→ Exercise brief:
Copy every line of the records below word for word, leaving out the pictures.
--- Start Data records ---
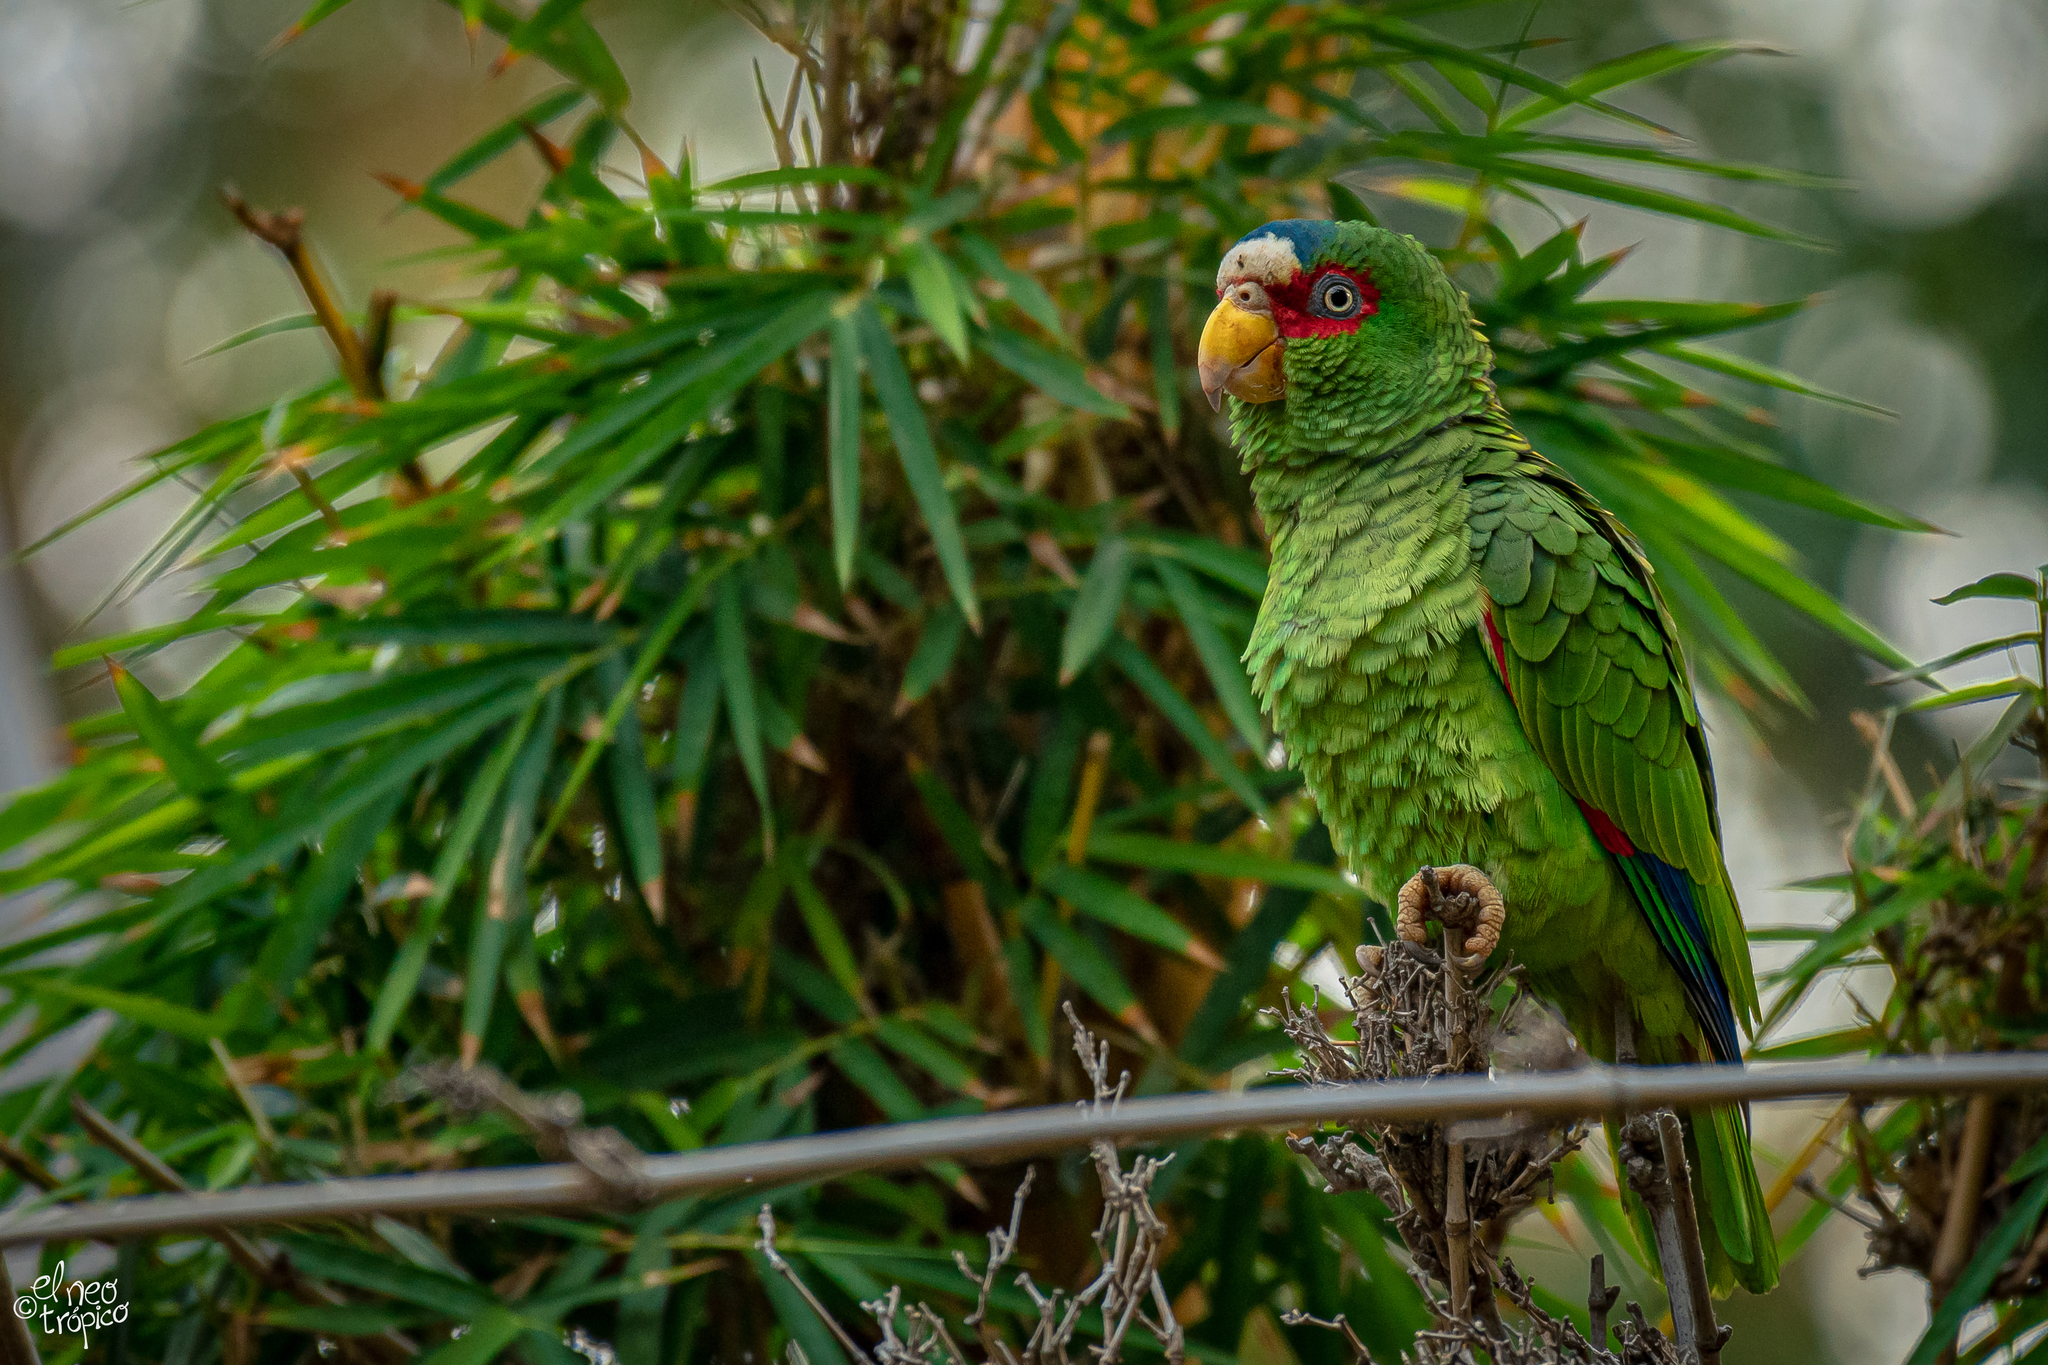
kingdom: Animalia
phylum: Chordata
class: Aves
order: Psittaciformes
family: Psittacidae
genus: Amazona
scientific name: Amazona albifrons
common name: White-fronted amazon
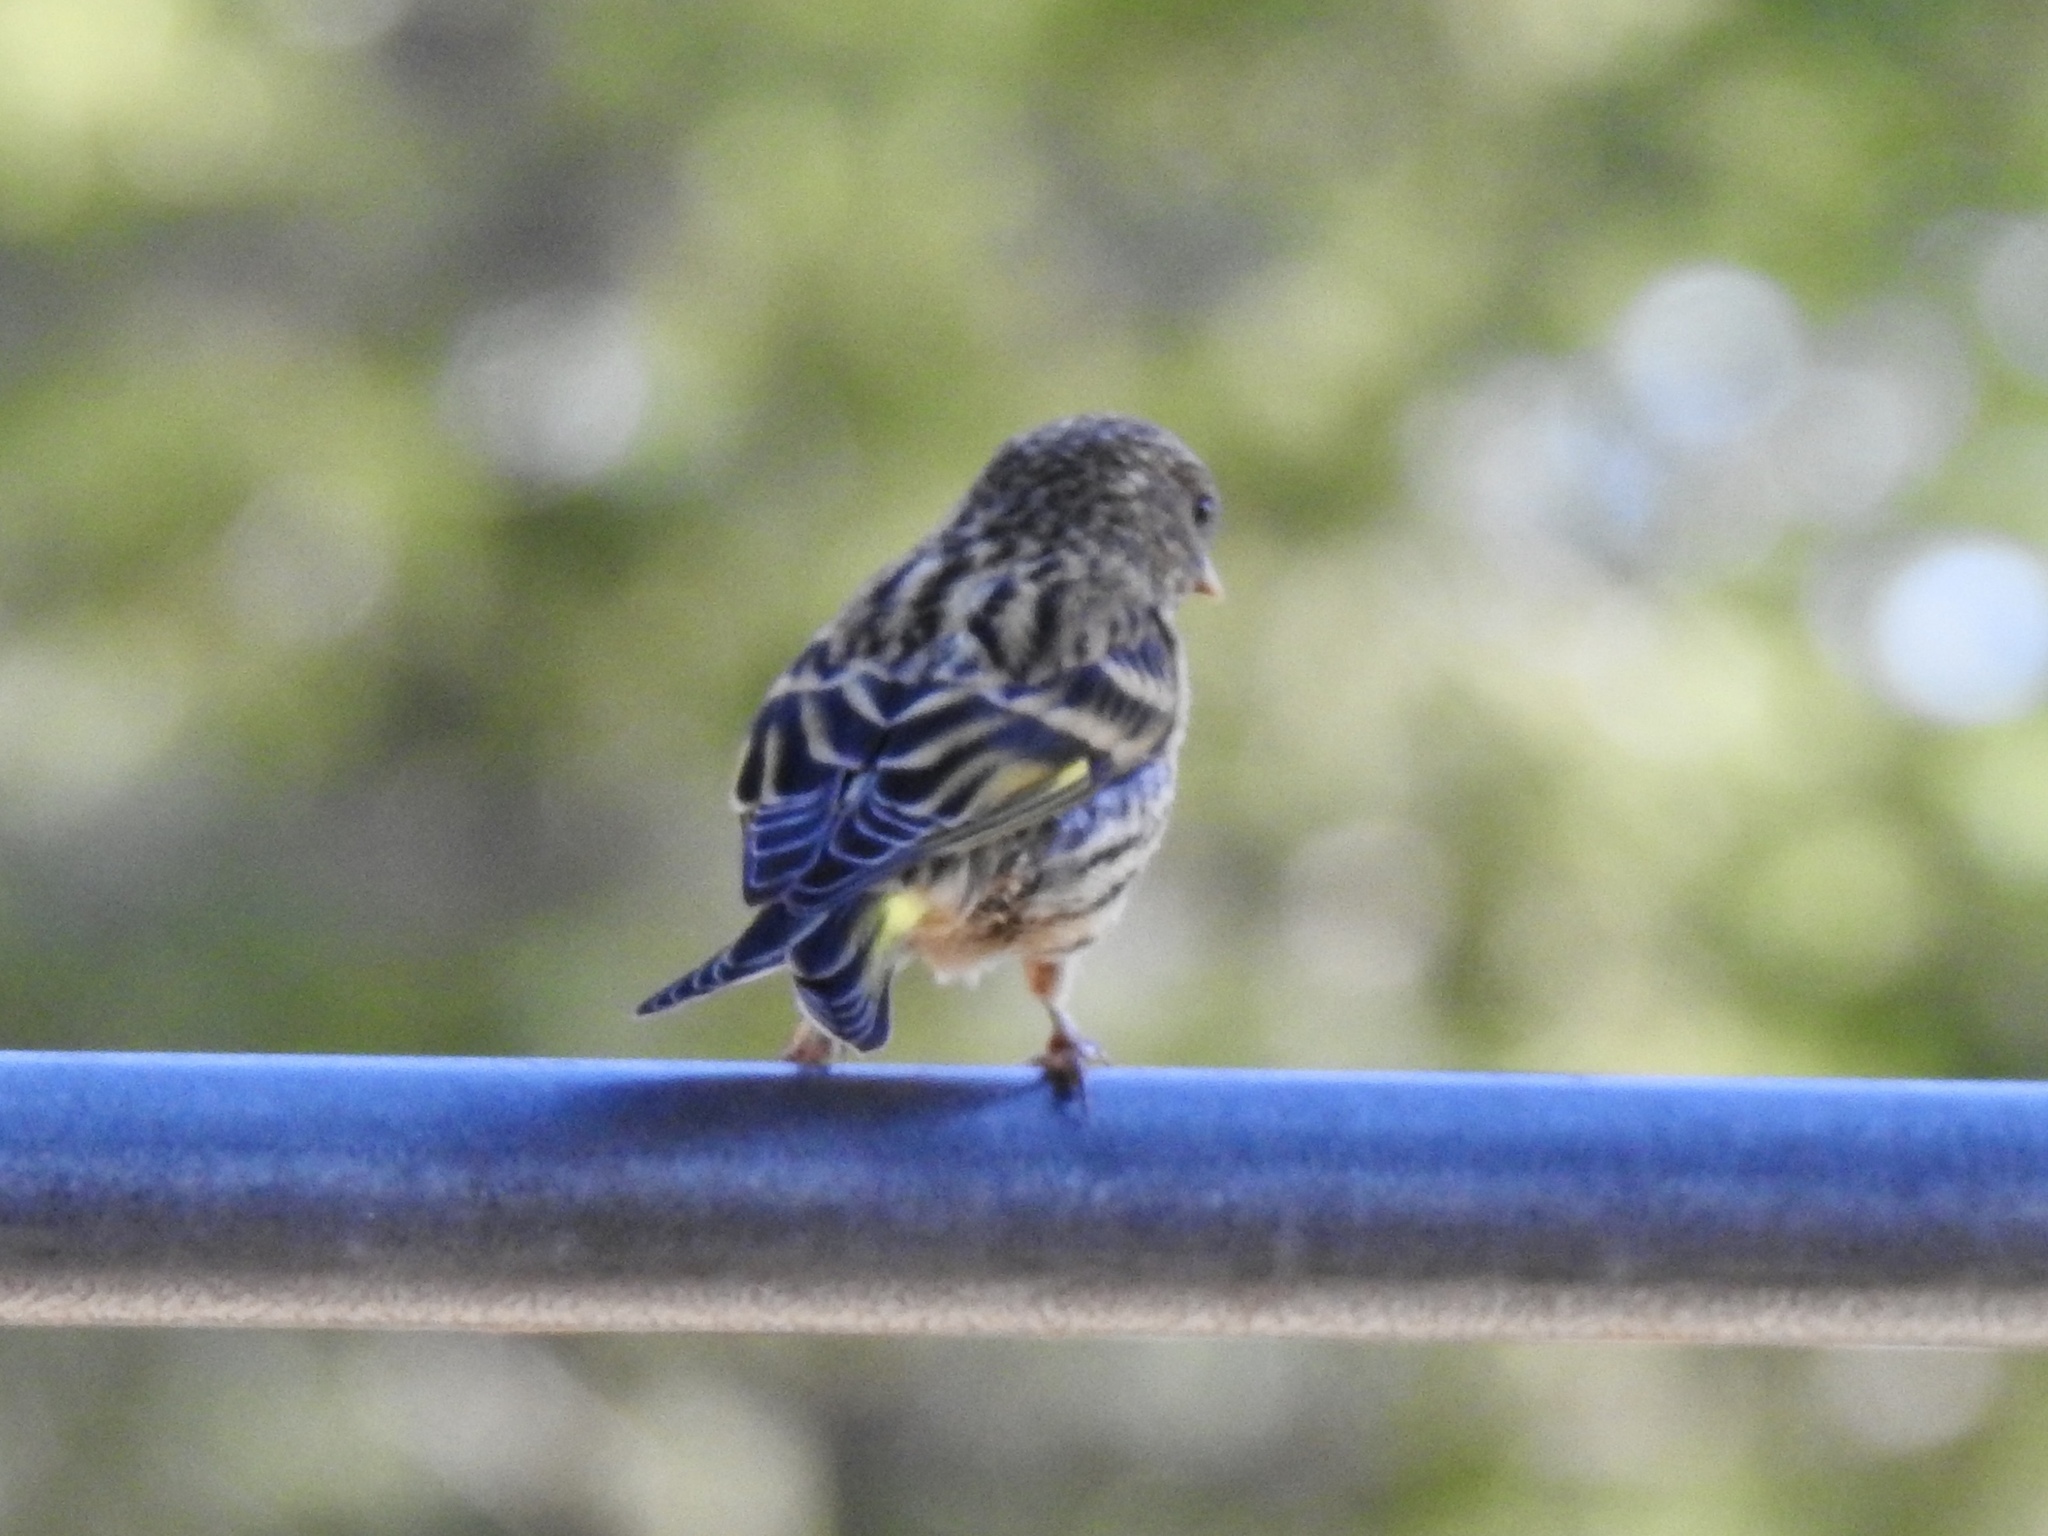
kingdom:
--- End Data records ---
→ Result of this task:
kingdom: Animalia
phylum: Chordata
class: Aves
order: Psittaciformes
family: Psittacidae
genus: Amazona
scientific name: Amazona albifrons
common name: White-fronted amazon
kingdom:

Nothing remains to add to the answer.